Named the “Task Force for energy security,” the group will be chaired by one representative from the White House and one representative from the European Commission. They will work to ensure energy security for Ukraine and the European Union ahead of the next two winters by focusing on two main goals — diversifying liquefied natural gas supplies and reducing demand for natural gas, according to a fact sheet from the White House.
As part of the agreement, the United States will work with international partners to put more liquefied natural gas on the EU market, pledging to make at least 15 billion cubic meters available in 2022, with increases expected going forward.
The White House stressed that the task force would also work with an eye towards clean energy, looking to reduce greenhouse gas intensity of all new liquefied natural gas infrastructure as well as demand for liquefied natural gas by “accelerating market deployment of clean energy measures.” Those measures include expediting planning of clean energy projects, like wind and solar power, and using smart thermostats and heat pumps in homes.
-ABC News’ Molly Nagle
Mar 24, 5:44 pm
Biden meets with European Council
U.S. President Joe Biden’s final meeting in Brussels on Thursday was with the European Council.

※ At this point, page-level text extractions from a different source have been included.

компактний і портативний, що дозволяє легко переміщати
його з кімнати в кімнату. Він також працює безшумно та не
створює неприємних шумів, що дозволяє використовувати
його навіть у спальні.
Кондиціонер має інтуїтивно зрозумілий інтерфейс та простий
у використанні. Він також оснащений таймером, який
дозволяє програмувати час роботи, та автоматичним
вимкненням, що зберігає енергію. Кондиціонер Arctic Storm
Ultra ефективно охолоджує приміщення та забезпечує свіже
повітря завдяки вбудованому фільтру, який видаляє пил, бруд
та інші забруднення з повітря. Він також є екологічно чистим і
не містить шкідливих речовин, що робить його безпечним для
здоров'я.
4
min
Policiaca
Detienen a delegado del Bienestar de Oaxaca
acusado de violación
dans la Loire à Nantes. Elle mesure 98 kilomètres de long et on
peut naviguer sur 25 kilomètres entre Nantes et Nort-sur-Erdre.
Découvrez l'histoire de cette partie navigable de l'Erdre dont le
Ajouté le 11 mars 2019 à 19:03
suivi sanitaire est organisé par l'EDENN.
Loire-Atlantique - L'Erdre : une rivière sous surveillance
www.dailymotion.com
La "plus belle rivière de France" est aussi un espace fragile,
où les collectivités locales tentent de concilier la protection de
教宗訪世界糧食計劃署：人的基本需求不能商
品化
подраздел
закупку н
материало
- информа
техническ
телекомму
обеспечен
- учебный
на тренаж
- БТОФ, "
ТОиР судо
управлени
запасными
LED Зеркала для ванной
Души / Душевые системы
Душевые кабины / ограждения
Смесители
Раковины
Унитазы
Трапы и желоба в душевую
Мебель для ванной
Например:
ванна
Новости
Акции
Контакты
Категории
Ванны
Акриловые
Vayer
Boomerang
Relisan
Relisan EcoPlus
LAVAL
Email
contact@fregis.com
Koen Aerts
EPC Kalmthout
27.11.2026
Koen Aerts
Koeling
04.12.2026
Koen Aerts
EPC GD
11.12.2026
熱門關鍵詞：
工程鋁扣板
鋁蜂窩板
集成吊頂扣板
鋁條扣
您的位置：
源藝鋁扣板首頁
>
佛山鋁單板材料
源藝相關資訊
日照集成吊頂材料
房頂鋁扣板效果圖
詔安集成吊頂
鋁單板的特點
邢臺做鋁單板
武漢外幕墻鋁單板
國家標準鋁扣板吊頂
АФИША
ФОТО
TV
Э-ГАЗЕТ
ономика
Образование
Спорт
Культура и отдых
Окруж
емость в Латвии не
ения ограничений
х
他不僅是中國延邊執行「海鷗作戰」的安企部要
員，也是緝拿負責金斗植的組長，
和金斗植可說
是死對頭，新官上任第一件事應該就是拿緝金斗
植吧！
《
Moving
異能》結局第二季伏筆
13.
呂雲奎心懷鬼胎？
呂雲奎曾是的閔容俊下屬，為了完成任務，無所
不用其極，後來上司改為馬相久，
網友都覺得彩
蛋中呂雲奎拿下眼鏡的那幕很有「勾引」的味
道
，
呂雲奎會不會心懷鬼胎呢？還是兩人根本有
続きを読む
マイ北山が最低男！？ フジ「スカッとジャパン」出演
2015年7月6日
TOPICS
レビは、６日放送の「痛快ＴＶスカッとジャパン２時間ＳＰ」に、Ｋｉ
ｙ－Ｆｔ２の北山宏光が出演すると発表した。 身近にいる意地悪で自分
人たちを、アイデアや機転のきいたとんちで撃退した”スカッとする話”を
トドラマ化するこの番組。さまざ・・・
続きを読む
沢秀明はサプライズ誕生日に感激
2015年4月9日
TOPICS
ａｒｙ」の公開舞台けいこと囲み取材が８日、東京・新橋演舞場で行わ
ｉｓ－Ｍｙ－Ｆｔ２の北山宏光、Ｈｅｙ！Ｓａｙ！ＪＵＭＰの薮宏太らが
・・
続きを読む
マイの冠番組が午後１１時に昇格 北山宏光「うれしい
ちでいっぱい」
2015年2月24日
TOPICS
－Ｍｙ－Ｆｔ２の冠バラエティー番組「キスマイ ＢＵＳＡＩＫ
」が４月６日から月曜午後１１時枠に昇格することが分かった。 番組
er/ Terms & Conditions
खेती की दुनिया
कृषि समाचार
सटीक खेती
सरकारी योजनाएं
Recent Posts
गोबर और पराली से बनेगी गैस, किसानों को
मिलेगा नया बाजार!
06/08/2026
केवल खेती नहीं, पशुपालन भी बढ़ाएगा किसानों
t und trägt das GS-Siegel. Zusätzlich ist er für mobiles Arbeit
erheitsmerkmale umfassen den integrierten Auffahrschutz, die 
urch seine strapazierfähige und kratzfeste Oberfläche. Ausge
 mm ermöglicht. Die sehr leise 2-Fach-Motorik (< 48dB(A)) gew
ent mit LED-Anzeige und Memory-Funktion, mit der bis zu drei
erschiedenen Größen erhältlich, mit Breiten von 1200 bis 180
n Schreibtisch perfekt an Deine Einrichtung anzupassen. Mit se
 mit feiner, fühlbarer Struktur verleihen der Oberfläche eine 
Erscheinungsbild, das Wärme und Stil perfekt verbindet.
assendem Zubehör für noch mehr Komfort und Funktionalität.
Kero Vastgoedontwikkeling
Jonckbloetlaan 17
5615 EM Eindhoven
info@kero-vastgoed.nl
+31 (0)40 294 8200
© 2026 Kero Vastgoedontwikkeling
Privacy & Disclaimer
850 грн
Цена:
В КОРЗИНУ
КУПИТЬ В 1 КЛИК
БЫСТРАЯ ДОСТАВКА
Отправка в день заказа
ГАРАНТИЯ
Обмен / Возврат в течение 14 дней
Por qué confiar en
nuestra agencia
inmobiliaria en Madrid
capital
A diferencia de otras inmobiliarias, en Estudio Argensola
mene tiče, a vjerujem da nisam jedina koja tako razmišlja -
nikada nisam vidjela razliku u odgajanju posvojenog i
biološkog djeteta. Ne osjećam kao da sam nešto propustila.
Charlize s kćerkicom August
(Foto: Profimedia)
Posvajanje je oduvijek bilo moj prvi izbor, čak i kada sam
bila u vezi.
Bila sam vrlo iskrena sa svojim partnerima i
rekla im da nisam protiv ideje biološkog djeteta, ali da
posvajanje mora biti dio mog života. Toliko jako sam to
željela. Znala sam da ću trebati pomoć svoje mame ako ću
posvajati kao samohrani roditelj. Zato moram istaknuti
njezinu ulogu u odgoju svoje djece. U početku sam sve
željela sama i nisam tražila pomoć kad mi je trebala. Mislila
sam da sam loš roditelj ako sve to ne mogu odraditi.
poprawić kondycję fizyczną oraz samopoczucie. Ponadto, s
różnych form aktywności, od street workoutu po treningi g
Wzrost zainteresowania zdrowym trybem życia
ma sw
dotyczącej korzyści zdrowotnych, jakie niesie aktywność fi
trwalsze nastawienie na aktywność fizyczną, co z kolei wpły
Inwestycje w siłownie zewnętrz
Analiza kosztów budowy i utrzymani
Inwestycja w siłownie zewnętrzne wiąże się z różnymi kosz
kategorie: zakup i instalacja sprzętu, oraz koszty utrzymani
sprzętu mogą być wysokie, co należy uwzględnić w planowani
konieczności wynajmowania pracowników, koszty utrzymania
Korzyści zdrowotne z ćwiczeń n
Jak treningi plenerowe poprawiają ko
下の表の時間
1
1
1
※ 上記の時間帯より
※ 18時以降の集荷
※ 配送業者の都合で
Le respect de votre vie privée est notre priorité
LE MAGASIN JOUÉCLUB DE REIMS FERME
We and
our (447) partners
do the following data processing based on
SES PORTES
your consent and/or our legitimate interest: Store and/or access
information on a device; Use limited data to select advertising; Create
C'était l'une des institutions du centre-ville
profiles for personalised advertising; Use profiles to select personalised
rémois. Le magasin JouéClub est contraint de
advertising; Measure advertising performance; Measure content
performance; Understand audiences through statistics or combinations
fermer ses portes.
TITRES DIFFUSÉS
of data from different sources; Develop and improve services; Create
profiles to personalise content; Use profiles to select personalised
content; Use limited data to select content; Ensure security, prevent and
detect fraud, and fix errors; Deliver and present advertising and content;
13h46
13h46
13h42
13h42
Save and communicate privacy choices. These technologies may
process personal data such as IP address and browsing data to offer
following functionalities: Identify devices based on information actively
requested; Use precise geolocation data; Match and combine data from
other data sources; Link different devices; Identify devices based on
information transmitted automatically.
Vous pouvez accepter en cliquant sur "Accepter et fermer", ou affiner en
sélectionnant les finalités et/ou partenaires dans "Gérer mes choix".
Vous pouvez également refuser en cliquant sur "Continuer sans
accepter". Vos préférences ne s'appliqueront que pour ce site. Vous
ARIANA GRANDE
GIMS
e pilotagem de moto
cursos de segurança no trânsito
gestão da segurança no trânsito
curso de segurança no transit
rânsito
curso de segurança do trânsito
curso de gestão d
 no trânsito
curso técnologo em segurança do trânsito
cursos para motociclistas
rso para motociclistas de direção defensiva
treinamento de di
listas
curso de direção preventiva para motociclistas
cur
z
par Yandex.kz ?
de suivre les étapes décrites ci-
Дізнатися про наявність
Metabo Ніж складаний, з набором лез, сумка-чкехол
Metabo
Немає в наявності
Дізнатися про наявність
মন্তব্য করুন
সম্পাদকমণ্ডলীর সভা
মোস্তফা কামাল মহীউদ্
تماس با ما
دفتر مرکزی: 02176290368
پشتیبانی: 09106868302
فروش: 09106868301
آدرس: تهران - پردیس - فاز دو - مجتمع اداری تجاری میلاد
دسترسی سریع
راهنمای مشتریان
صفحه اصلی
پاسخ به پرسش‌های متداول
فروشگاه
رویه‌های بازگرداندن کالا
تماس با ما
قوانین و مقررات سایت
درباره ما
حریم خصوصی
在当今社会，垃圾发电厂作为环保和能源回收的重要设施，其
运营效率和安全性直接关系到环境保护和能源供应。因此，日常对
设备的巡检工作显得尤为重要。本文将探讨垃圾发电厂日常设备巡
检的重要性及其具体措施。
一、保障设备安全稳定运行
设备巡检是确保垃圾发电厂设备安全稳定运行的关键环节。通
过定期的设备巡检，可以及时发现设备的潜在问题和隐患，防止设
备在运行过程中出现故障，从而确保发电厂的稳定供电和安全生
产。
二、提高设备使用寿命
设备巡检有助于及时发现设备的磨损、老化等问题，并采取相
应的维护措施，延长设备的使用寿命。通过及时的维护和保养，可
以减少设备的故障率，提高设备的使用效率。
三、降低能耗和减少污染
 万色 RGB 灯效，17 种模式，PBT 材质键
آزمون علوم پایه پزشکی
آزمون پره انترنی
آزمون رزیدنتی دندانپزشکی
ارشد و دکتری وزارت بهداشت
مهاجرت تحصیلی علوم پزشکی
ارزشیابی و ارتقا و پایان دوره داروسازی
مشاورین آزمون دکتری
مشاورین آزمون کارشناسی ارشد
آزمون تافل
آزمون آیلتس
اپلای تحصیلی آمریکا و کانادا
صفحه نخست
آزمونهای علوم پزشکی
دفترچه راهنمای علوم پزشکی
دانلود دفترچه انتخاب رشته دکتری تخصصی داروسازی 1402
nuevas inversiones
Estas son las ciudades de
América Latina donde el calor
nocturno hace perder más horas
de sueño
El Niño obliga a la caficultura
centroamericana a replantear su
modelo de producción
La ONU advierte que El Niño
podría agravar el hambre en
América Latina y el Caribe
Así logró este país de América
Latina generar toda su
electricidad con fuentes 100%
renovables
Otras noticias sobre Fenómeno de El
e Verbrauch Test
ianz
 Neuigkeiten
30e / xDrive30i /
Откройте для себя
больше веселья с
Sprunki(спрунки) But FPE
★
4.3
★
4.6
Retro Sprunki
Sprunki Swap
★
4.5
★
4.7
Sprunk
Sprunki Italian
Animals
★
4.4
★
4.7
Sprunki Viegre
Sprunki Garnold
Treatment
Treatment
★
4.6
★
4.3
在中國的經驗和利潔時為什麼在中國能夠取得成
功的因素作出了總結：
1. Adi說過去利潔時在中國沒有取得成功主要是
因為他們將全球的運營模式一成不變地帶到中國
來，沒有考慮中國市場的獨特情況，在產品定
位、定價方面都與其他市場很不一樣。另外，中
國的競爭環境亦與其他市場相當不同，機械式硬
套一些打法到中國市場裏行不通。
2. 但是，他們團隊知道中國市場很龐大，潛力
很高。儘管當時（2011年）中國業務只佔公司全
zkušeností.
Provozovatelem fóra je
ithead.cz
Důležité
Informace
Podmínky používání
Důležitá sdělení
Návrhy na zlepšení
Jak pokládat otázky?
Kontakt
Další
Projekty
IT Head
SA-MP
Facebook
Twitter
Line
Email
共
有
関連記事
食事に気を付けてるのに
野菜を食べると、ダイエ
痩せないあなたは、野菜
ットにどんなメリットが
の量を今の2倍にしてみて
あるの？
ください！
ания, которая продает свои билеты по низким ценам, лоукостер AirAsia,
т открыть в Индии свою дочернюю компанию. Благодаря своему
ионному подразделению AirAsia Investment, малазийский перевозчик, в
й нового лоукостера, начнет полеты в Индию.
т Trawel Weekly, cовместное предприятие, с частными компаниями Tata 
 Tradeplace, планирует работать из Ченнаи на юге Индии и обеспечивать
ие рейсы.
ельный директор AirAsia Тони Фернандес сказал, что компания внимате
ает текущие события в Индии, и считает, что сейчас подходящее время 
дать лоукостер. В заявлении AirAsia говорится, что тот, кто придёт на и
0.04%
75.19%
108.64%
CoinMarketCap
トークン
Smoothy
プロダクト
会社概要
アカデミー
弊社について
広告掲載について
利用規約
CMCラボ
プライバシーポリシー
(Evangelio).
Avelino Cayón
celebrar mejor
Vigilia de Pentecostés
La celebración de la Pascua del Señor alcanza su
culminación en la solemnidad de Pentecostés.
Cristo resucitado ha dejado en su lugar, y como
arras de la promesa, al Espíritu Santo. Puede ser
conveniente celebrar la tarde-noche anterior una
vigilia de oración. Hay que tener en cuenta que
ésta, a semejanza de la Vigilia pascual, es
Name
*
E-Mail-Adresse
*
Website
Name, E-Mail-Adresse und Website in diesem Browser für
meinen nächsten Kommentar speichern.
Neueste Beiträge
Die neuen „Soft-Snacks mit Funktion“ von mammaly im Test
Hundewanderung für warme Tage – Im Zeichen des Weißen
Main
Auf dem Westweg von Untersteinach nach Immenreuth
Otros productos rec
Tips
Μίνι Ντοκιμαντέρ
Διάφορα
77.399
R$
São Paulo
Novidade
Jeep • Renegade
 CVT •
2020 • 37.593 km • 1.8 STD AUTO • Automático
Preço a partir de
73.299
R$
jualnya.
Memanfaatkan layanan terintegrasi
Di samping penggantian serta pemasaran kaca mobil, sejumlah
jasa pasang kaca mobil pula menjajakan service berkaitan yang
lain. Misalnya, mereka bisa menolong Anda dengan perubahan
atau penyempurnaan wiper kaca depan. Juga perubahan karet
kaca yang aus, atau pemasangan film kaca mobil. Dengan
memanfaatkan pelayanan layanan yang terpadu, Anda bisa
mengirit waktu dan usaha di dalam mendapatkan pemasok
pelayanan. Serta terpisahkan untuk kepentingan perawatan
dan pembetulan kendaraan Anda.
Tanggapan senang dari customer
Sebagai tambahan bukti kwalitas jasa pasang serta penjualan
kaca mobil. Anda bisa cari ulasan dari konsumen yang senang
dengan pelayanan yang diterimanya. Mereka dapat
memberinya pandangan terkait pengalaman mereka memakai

“They reviewed their ongoing efforts to impose economic costs on Russia and Belarus, as well as their readiness to adopt additional measures and to stop any attempts to circumvent sanctions,” the White House said in a statement.
The leaders said they willl continue “providing humanitarian assistance, including to neighboring countries hosting refugees, and underscored the need for Russia to guarantee humanitarian access to those affected by or fleeing the violence,” according to the White House.
They also “discussed EU-U.S. cooperation to reduce dependence on Russian fossil fuels, accelerate the transition to clean energy, as well as the need to respond to evolving food security needs worldwide,” the White House said.